EXERCISE INSTRUCTIONS> Below is a listing from which only part is wanted; return exactly the lines from the one with "به گزارش رویترز،" up to and including the one with "گفت که نیروهای".
+++
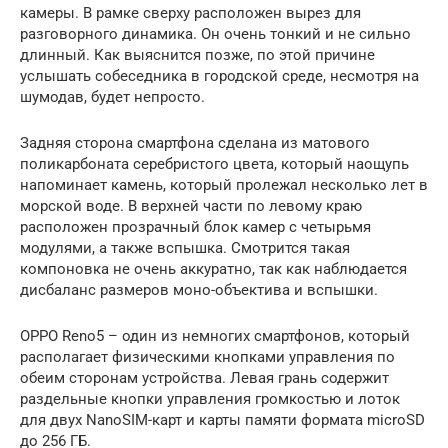
камеры. В рамке сверху расположен вырез для
разговорного динамика. Он очень тонкий и не сильно
длинный. Как выяснится позже, по этой причине
услышать собеседника в городской среде, несмотря на
шумодав, будет непросто.
Задняя сторона смартфона сделана из матового
поликарбоната серебристого цвета, который наощупь
напоминает камень, который пролежал несколько лет в
морской воде. В верхней части по левому краю
расположен прозрачный блок камер с четырьмя
модулями, а также вспышка. Смотрится такая
компоновка не очень аккуратно, так как наблюдается
дисбаланс размеров моно-объектива и вспышки.
OPPO Reno5 – один из немногих смартфонов, который
располагает физическими кнопками управления по
обеим сторонам устройства. Левая грань содержит
раздельные кнопки управления громкостью и лоток
для двух NanoSIM-карт и карты памяти формата microSD
до 256 ГБ.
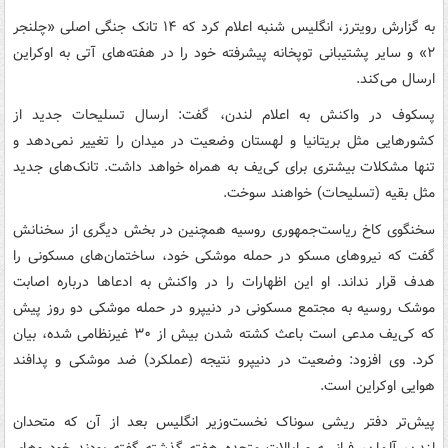
به گزارش رویترز، انگلیس شنبه اعلام کرد که ۱۴ تانک جنگی اصلی «چلنجر
۲» و سایر پشتیبانی توپخانه پیشرفته خود را در هفته‌های آتی به اوکراین
ارسال می‌کند.
پسکوف در واکنش به اعلام لندن، گفت: ارسال تسلیحات جدید از
کشورهایی مثل بریتانیا و لهستان وضعیت در میدان را تغییر نمی‌دهد و
تنها مشکلات بیشتری برای کی‌یف به همراه خواهد داشت. تانک‌های جدید
مثل بقیه (تسلیحات) خواهند سوخت.
سخنگوی کاخ ریاست‌جمهوری روسیه همچنین در بخش دیگری از سخنانش
گفت که نیروهای مسکو در حمله موشکی خود، ساختمان‌های مسکونی را
هدف قرار نداند. او این اظهارات را در واکنش به ادعاها درباره اصابت
موشک روسیه به مجتمع مسکونی در دنیپرو در حمله موشکی دو روز پیش
که کی‌یف مدعی است باعث کشته شدن بیش از ۳۰ غیرنظامی شده، بیان
کرد. وی افزود: وضعیت در دنیپرو نتیجه (عملکرد) ضد موشکی و پدافند
هوایی اوکراین است.
پیش‌تر دفتر ریشی سوناک نخست‌وزیر انگلیس بعد از آن که متحدان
+++
RESPONSE FOR THIS EXERCISE>
به گزارش رویترز، انگلیس شنبه اعلام کرد که ۱۴ تانک جنگی اصلی «چلنجر
۲» و سایر پشتیبانی توپخانه پیشرفته خود را در هفته‌های آتی به اوکراین
ارسال می‌کند.
پسکوف در واکنش به اعلام لندن، گفت: ارسال تسلیحات جدید از
کشورهایی مثل بریتانیا و لهستان وضعیت در میدان را تغییر نمی‌دهد و
تنها مشکلات بیشتری برای کی‌یف به همراه خواهد داشت. تانک‌های جدید
مثل بقیه (تسلیحات) خواهند سوخت.
سخنگوی کاخ ریاست‌جمهوری روسیه همچنین در بخش دیگری از سخنانش
گفت که نیروهای مسکو در حمله موشکی خود، ساختمان‌های مسکونی را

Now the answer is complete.